Advanced SQL
Aggregate Functions
Aggregation in SQL are a standard and very useful extension of FOL.
Aggregate (column) functions are introduced to:
- Count the number of tuples in a relation;
- Sum values of a numeric attribute over a relation; and
- Find minimum or maximum values of a numeric attribute over a relation.
They can apply to groups of tuples that have equal values for selected attributes.
The SQL COUNT()
, AVG()
and SUM()
Functions are super useful.
However, be super careful, you probably need to do a GROUP BY
afterwards.
The general syntax is the following:
SELECT column_name(s)
FROM table_name
WHERE condition
GROUP BY column_name(s)
HAVING condition
ORDER BY column_name(s)
LIMIT X HAVING X;
More covered below.
Group By
Order of operations:
- Run
<FROM-WHERE>
- Run
GROUP BY
to partition the results of<FROM-WHERE>
- On on each of these partitioned groups, apply the aggregate functions.
- For each group, add a tuple with the grouping attribute values and the results of the aggregate functions to the result.
https://www.w3schools.com/sql/sql_groupby.asp
SELECT COUNT(CustomerID), Country
FROM Customers
GROUP BY Country;
COUNT(CustomerID) | Country |
---|---|
3 | Argentina |
2 | Austria |
2 | Belgium |
9 | Brazil |
3 | Canada |
2 | Denmark |
2 | Finland |
Without group by, you would have this
SELECT COUNT(CustomerID), Country
FROM Customers
COUNT(CustomerID) | Country |
---|---|
91 | Germany |
So it seems to just give a country?
Danger
When you use aggregate functions like
COUNT()
,SUM()
,AVG()
, etc., along with other columns that are not part of the aggregate function, you need to use theGROUP BY
clause.
Here’s an example where GROUP BY
doesn’t work:
- For each author, a count of the number of article pages.
select author, sum(endpage-startpage+1) as pcnt \
from wrote, article \
where publication = pubid \
group by author
AUTHOR PCNT
----------- -----------
1 12
1 record(s) selected.
Not quite correct: Author 2 should be reported as having 0 pages.

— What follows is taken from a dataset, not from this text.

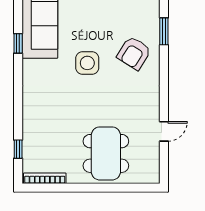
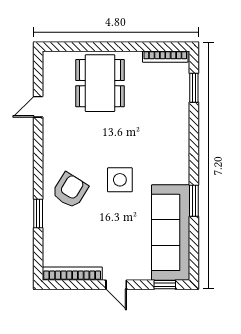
window: (18, 43) -> (194, 201), width x1.50
window: (18, 149) -> (194, 88), width x1.50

This is because of the way the cross join works, see SQL.
Having
https://www.w3schools.com/sql/sql_having.asp
The HAVING
clause was added to SQL because the WHERE
keyword cannot be used with aggregate functions.
SELECT column_name(s)
FROM table_name
WHERE condition
GROUP BY column_name(s)
HAVING condition
ORDER BY column_name(s)
LIMIT X HAVING X;
The following SQL statement lists the number of customers in each country. Only include countries with more than 5 customers:
SELECT COUNT(CustomerID), Country
FROM Customers
GROUP BY Country
HAVING COUNT(CustomerID) > 5;
All publications with more than one author.
select publication, count(author) as acnt \
from wrote \
group by publication \
having count(author) > 1
PUBLICATION ACNT
----------- -----------
2 2
1 record(s) selected.
SQL Order By
Syntax:
ORDER BY e1 [Dir1], . . . , ek [Dirk]
where `Diri is either ASC or DESC.
ASC
is the default
Warning
If you use
ORDER BY
, make sure that the column name is correct first. Ideally, you should rename it to prevent errors. Using the aggregate function name won’t work, because it will just be relabeled to a column number.
For example,
select author, MAX(publication) as maximum \
from wrote \
group by author \
order by maximum DESC
SELECT * FROM Customers
ORDER BY Country DESC;
You can also order by several columns
SELECT * FROM Customers
ORDER BY Country, CustomerName;
SQL Limit
The number of results of a query can be limited by appending a LIMIT
clause to a query. You can also use the OFFSET
keyword to skip the first e2
answers.
<query> LIMIT e1 [ OFFSET e2 ]
List at most the first two entries of a sorted list of authors by name.
SELECT DISTINCT * FROM author \
ORDER BY name \
LIMIT 2
List at most the next two entries following the second entry of a sorted list of authors by name.
SELECT DISTINCT * FROM author \
ORDER BY name \
LIMIT 2 OFFSET 2
SQL Join
See SQL Joins.
Extension of syntax for the FROM
clause:
FROM T1 <j-type> JOIN T2 ON <cond>
- where
<j-type>
is one ofFULL
,LEFT
,RIGHT
, orINNER
Example
select aid, publication \
from author left join wrote on aid=author
Counting with outer join: Author ids and a count of the number of publications for each.
select aid, count(publication) as pcnt \
from author left join wrote on aid = author \
group by aid
SQL Multisets
The Answers to SELECT blocks are actually multisets of tuples (remember, this is how we can apply aggregate functions). Therefore, we can actually apply multiset operations on them.
- Multiset union:
UNION ALL
.- behaves like “∨” in range restricted RC with multiset semantics
- Multiset difference:
EXCEPT ALL
.- behaves like “∧¬” in range restricted RC with multiset semantics
- Multiset intersection:
INTERSECT ALL
.- maximum number of tuples common to and
- rarely used